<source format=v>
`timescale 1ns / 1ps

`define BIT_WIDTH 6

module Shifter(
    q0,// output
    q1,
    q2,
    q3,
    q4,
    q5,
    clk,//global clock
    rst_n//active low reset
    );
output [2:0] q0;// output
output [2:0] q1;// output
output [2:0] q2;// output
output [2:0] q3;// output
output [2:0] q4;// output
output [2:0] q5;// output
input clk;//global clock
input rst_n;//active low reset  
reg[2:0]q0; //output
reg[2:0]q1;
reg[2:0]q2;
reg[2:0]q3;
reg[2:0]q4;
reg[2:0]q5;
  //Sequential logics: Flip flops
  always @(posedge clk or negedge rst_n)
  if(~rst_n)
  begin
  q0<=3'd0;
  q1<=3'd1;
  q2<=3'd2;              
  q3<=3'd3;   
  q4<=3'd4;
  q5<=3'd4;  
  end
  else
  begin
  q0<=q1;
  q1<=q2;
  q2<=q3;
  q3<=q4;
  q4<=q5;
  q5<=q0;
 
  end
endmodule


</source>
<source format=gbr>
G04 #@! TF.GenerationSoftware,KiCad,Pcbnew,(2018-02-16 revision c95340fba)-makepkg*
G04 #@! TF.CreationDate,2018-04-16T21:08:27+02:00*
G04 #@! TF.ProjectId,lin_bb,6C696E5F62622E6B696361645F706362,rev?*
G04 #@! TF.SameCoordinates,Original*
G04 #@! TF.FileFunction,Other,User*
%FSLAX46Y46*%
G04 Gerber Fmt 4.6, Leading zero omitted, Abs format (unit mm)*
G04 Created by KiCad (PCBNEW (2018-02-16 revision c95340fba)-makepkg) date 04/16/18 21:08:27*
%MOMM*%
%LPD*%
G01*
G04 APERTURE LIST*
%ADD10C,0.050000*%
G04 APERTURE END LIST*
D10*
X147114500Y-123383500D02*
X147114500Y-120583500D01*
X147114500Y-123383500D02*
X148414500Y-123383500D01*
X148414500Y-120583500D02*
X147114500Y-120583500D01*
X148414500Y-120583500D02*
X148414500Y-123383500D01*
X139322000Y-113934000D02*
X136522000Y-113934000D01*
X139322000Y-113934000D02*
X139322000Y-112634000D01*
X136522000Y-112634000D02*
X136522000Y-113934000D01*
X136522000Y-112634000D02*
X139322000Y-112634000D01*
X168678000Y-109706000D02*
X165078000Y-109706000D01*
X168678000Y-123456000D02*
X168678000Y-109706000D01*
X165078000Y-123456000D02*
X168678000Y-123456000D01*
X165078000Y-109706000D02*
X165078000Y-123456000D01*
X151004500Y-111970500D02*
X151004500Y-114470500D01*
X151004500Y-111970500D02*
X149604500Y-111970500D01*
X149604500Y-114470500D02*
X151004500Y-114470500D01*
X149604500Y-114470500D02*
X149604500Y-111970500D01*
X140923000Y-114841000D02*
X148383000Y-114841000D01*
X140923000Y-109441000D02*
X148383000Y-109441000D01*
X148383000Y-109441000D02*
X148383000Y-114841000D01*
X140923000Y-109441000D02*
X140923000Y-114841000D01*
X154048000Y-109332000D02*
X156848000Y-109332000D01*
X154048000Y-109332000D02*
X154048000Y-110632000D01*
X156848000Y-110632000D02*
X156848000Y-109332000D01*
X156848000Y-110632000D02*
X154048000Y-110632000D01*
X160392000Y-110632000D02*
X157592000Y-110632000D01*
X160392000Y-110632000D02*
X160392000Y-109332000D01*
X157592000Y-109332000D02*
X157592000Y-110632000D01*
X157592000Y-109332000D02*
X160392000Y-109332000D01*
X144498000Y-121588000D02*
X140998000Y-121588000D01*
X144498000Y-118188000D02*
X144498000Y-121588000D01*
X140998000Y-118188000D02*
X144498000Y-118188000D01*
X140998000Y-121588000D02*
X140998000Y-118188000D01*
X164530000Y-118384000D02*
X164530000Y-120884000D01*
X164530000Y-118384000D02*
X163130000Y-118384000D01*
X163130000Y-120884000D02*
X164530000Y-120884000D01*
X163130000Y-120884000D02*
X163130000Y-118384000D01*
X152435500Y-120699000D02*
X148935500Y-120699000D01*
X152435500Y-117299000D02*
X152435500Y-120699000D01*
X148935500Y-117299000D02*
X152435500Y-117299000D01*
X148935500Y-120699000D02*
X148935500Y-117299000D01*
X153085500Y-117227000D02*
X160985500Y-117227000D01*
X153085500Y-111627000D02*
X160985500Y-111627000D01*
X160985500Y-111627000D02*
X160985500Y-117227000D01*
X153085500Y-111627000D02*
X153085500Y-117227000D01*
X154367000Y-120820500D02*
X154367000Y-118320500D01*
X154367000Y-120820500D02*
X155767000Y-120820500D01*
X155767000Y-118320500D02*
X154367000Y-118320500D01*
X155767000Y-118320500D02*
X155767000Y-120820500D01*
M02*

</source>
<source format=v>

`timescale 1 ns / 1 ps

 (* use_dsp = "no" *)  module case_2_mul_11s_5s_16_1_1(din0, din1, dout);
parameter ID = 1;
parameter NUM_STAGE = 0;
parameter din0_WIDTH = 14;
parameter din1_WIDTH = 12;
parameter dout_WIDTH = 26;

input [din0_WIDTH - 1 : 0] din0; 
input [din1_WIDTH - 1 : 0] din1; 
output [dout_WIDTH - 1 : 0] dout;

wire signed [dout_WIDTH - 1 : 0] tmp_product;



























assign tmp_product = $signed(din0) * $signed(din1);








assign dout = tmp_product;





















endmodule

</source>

------------------------

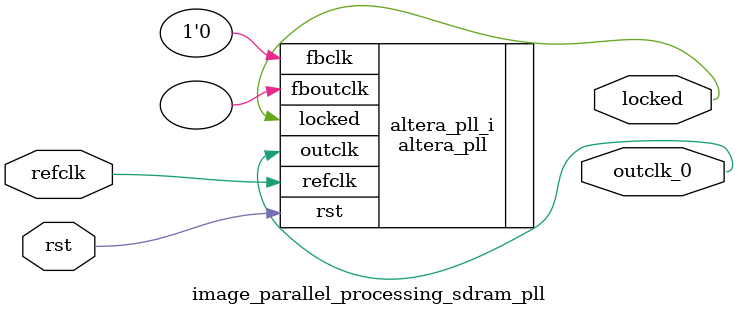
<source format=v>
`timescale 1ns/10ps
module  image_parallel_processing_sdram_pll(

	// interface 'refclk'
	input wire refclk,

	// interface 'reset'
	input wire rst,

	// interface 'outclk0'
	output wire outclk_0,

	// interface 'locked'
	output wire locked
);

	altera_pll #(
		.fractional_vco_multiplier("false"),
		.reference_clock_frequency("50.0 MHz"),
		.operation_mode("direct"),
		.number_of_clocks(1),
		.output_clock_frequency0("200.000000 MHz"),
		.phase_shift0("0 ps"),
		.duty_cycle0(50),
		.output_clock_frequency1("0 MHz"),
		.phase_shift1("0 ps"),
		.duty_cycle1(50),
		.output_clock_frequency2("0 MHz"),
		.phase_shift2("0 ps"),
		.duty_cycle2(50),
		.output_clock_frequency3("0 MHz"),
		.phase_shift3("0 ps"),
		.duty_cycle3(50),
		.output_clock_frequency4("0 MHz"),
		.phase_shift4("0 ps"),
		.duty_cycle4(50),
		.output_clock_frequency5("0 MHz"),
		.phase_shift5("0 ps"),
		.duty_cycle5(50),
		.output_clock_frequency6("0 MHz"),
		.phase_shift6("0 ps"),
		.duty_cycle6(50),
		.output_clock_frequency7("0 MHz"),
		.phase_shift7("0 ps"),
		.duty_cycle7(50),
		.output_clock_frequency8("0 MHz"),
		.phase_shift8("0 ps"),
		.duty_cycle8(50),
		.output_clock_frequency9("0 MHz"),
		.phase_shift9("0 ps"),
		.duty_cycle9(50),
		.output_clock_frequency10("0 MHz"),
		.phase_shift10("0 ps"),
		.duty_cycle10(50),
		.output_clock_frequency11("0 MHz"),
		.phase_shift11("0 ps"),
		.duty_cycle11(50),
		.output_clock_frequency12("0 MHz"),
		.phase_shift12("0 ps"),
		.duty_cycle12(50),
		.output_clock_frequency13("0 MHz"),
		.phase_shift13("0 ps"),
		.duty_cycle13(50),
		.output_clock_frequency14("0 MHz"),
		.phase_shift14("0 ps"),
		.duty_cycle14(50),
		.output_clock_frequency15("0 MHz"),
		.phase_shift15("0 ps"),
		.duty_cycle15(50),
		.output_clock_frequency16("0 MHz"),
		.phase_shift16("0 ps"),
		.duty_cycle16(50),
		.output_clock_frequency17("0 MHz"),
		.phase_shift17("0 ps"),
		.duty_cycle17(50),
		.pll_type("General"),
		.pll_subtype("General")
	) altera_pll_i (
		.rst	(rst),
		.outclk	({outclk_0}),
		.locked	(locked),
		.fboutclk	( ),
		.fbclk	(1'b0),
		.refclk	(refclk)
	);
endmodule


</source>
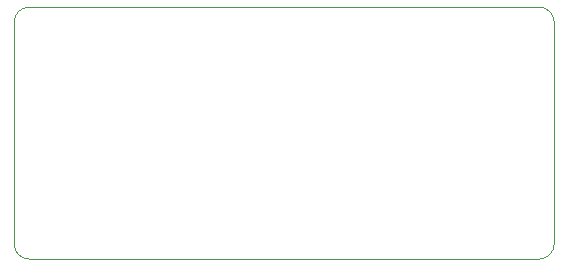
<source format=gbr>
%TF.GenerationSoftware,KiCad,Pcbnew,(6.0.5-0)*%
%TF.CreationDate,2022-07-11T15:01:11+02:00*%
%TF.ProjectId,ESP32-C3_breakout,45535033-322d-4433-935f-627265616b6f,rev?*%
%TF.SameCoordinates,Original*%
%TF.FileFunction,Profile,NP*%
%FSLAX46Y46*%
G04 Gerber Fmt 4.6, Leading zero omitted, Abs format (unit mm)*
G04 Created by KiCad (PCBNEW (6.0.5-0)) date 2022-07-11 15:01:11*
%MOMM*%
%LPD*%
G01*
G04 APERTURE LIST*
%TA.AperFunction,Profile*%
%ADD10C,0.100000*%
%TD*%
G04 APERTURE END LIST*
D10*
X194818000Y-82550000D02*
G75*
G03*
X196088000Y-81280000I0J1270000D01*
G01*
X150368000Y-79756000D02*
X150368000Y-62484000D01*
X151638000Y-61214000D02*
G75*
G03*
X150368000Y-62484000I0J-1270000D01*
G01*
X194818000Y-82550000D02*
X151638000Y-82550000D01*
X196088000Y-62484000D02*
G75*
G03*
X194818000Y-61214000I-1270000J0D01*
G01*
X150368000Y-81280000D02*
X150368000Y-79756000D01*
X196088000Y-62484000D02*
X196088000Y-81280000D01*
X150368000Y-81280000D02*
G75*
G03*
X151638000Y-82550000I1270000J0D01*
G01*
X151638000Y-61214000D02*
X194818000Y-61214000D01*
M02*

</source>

------------------------

• [Exercise goal] Check each line of the listing above, and copy it if it contains the word "SameCoordinates".

• [Finished task]
G04 #@! TF.SameCoordinates,Original*
%TF.SameCoordinates,Original*%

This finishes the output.